さらにはこれをきっかけにして, 本文から得た知識を元に各プロジェクトに積極的に関わっていく方も出てくるかも知れません. こうしてこの本から, オープンソースプロジェクトに興味を示す人・開発に参加する人のすそのが広がったら, 素敵ですね.

値段が気になる方もいらっしゃると思うので, それも言及させていただきます. 5,200 円という値段は厚さではなく, 簡潔な文に含まれている情報の密度に対応しているものであると思います. この本の存在とその趣意を知った当初から購入を考えていましたが, 実際に手に取り, 読み終わると, 期待以上のものであったというのが素直な感想です. 値段に十二分に見合う価値を持った本だと思います.

まとめ

この本の帯には, 「プログラマー必携の書」という言葉があります. これは必ずしもおおげさな言葉ではないかも知れません. 著者の深い経験と幅広い知識が凝縮されている本書は, きっとこれから自分が, 技術者としての経験を積めば積むほど, それに見合った新たな理解をもたらしてくれる本だと思います. 特に付録の金言集は, 新たな分野を学ぶ必要が生じたとき, 大切な指針となるでしょう.

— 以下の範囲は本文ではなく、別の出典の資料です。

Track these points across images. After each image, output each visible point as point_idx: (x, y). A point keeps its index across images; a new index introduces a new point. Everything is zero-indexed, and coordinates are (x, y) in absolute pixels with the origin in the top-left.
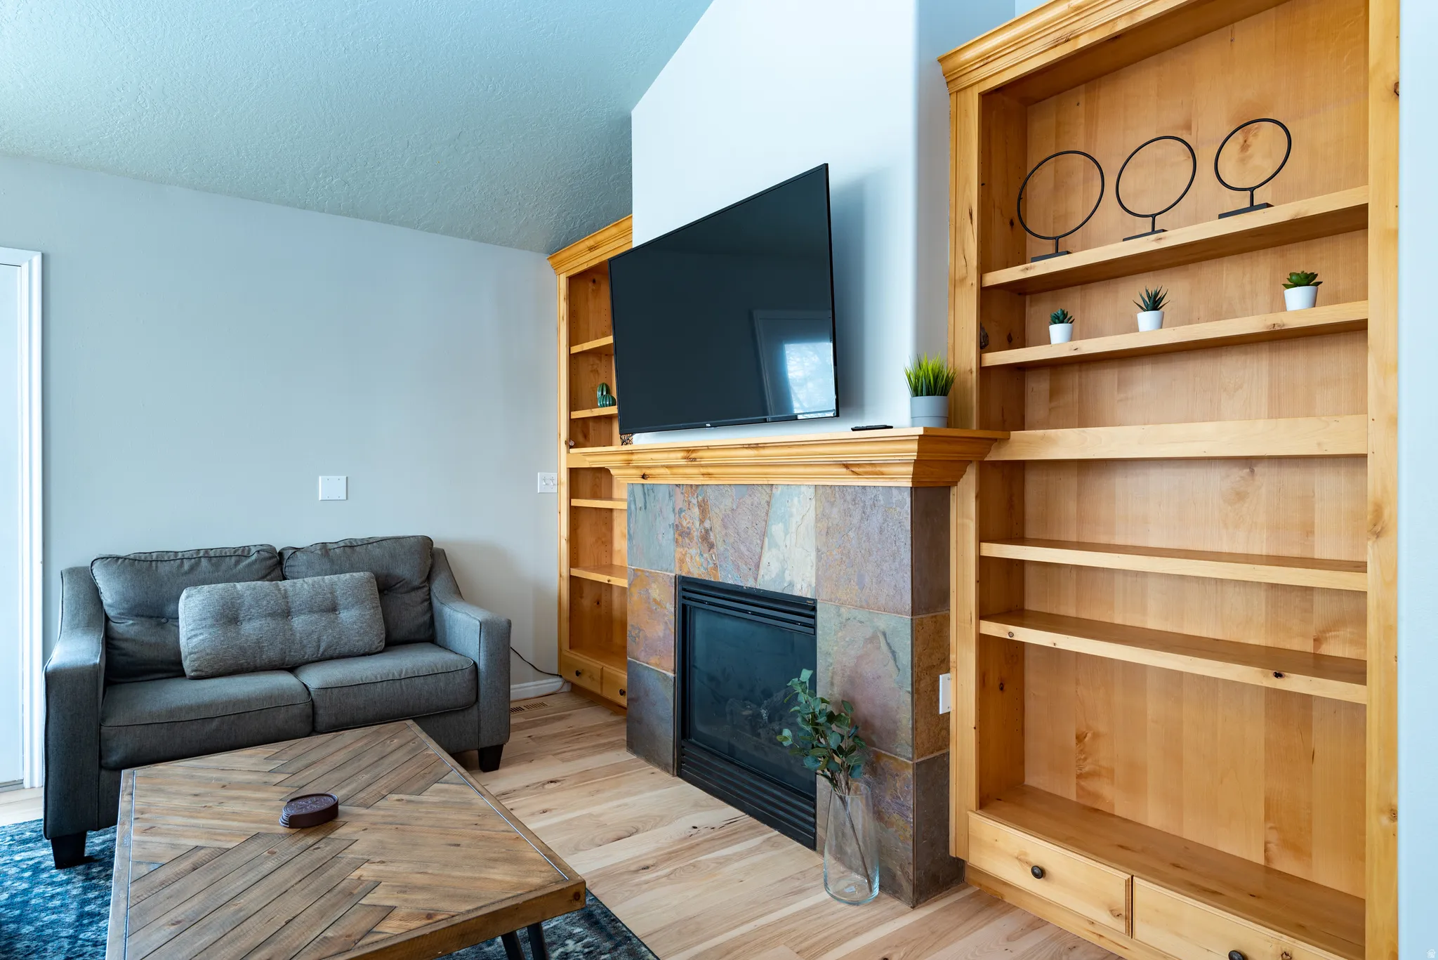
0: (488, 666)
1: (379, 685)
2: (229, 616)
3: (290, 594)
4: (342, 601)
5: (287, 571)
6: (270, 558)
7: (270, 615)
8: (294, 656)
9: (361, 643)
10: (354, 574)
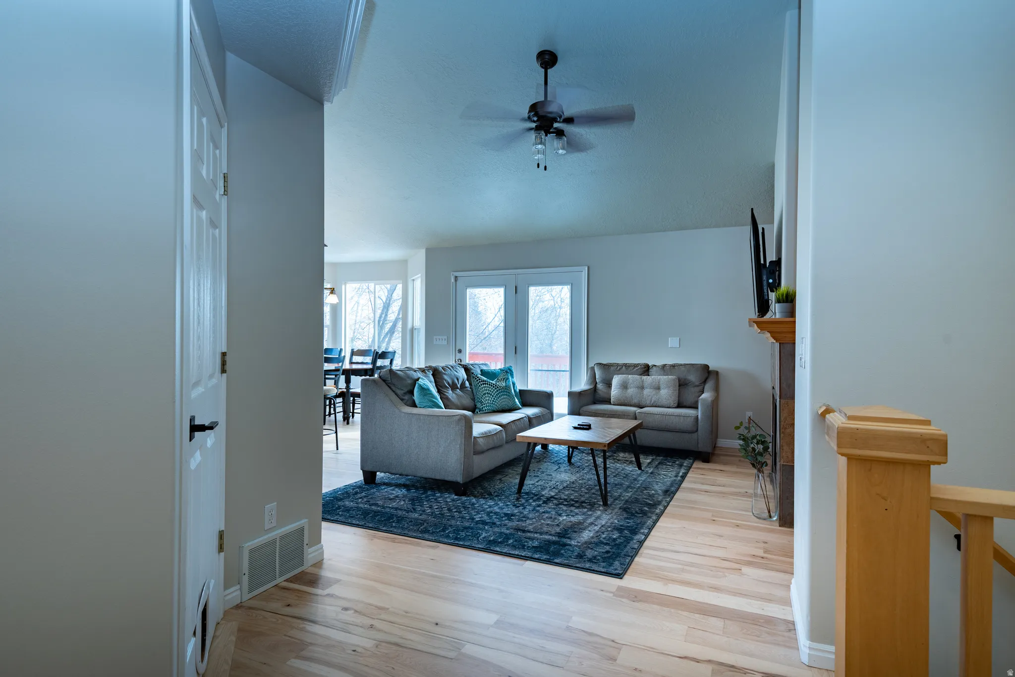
0: (702, 418)
1: (658, 416)
2: (624, 386)
3: (645, 380)
4: (662, 386)
5: (650, 373)
6: (644, 368)
7: (637, 387)
8: (643, 403)
9: (666, 403)
10: (670, 377)
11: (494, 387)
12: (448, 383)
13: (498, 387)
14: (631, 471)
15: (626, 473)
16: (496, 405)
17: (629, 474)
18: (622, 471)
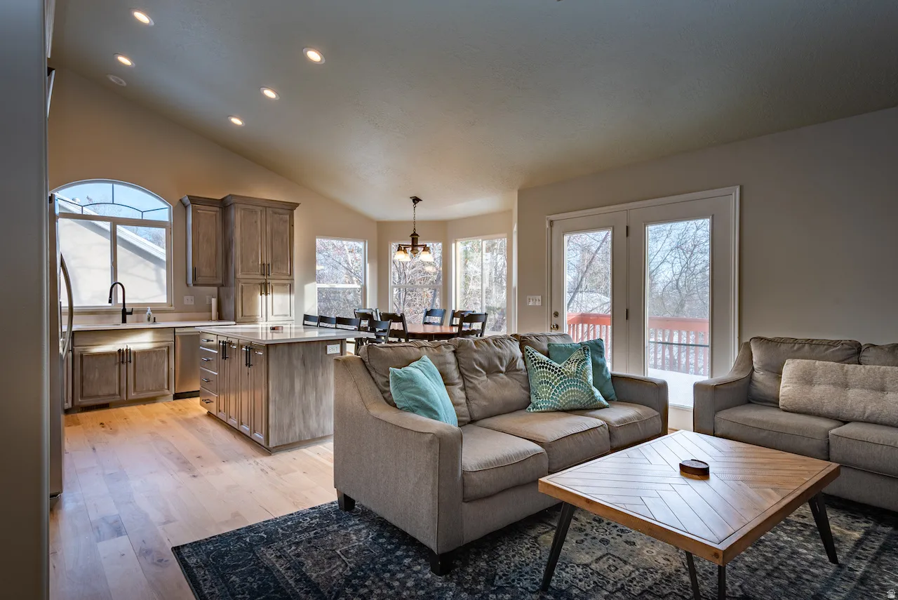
2: (807, 380)
3: (851, 372)
4: (889, 385)
5: (862, 359)
6: (851, 348)
7: (832, 384)
8: (846, 414)
11: (556, 373)
12: (481, 365)
13: (562, 374)
14: (812, 564)
15: (798, 569)
16: (559, 402)
17: (805, 572)
18: (790, 558)
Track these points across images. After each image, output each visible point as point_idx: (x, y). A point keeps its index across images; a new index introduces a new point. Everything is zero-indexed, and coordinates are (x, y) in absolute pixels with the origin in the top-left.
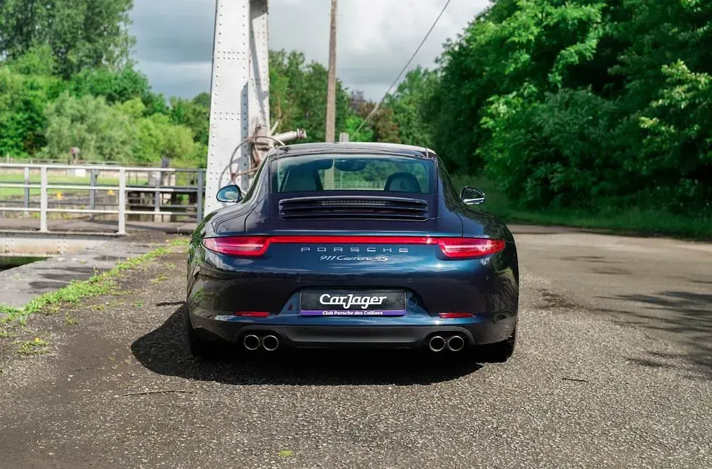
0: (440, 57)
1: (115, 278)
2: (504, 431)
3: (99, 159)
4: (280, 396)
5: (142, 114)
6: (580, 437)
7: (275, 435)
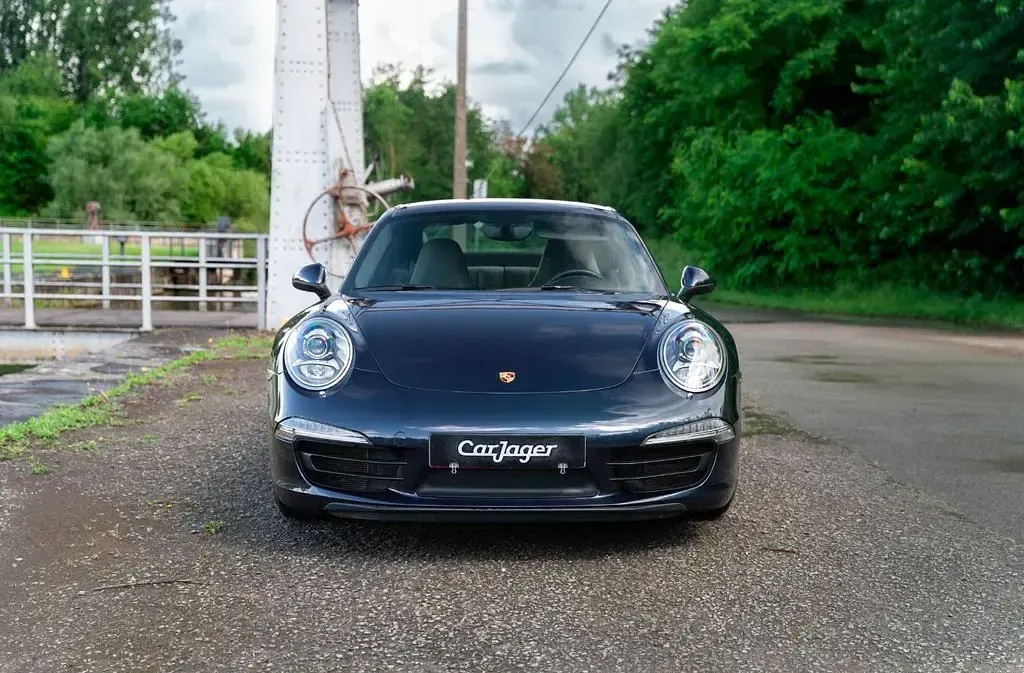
0: (615, 71)
1: (122, 399)
2: (667, 638)
3: (131, 219)
4: (335, 586)
5: (193, 154)
6: (780, 645)
7: (317, 652)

全体を通して, プログラマーが携え, 事あるごとに参照されるべき, 信頼に足る良書だと思いました. 特にスキルアップを目指す僕のような中級者の方, 書店で見かけたらぜひぜひ, 手に取り目を通してみてください.

最後に, このような素晴しい本に出会う機会を与えていただいた毎日コミュニケーションズ, および www.linux.or.jp Webmasters ブックレビュー担当の方々に, 感謝いたします. ありがとうございました.